[[ Task material open ]]
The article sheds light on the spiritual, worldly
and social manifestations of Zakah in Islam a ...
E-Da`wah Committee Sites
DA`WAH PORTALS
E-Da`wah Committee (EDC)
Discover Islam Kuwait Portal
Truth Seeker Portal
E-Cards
[[ Task material closed ]]
[[ Task material open ]]
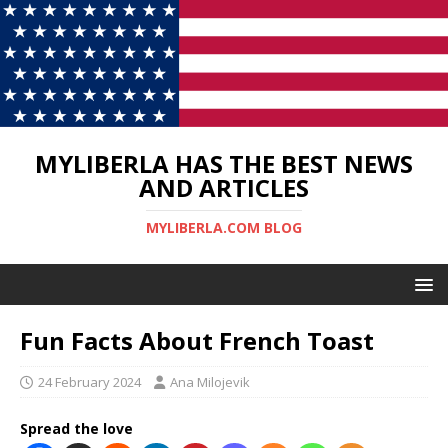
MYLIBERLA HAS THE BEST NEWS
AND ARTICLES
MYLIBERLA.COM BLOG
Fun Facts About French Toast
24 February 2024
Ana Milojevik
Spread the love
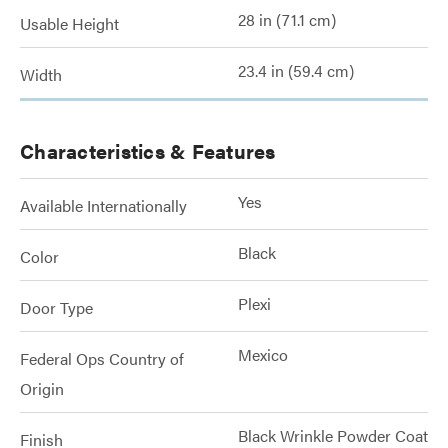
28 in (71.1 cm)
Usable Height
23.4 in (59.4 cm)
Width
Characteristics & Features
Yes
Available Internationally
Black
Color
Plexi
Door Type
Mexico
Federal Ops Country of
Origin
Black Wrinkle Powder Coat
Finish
[[ Task material closed ]]
- [Problem to solve] Would you report every line of the entries above containing the word "MYLIBERLA"?

- [Solution for this exercise]
MYLIBERLA HAS THE BEST NEWS
MYLIBERLA.COM BLOG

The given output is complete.